▸ Supplied text
+-------+
First we parse the function name, and then we parse the rest of the definition. Importantly, we call inContext so that any dead end that occurs in definitionBody will get this extra context information. That way you can say things like, “I was expecting an equals sign in the view definition.” Context!

type Token
= Token String x

With the simpler Parser module, you could just say symbol "," and parse all the commas you wanted. But now that we have a custom type for our problems, we actually have to specify that as well. So anywhere you just used a String in the simpler module, you now use a Token Problem in the advanced module:

type Problem
  = ExpectingComma
  | ExpectingListEnd

comma : Token Problem
comma =
  Token "," ExpectingComma

listEnd : Token Problem
listEnd =
  Token "]" ExpectingListEnd

You can be creative with your custom type. Maybe you want a lot of detail. Maybe you want looser categories. It is a custom type. Do what makes sense for you!
+-------+
▸ Source material
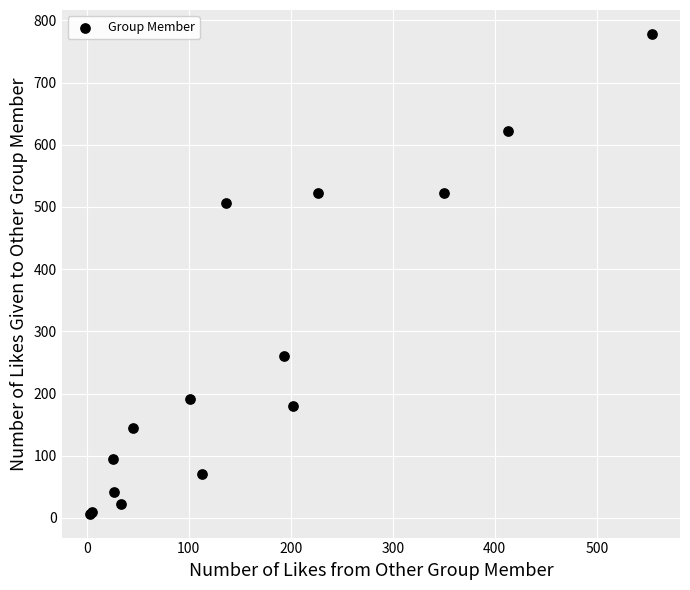

What Y value in the scatter plot is closest to 392?

506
+-------+
▸ What you need to do
1 > Answer each question from the parser passage.
(a) What does calling inContext give to any dead end in definitionBody?
(b) In the simpler Parser module, what is used where the advanced module uses a Token Problem?
(c) Which Problem value is paired with the "]" token?
2 > Repeat everything in the parser passage from "listEnd : Token" down to "sense for you!".
The lines have no part in this work.

▸ Outputs for the tasks
1 >
(a) It gives the dead end extra context information.
(b) A String.
(c) ExpectingListEnd.

2 >
listEnd : Token Problem
listEnd =
  Token "]" ExpectingListEnd

You can be creative with your custom type. Maybe you want a lot of detail. Maybe you want looser categories. It is a custom type. Do what makes sense for you!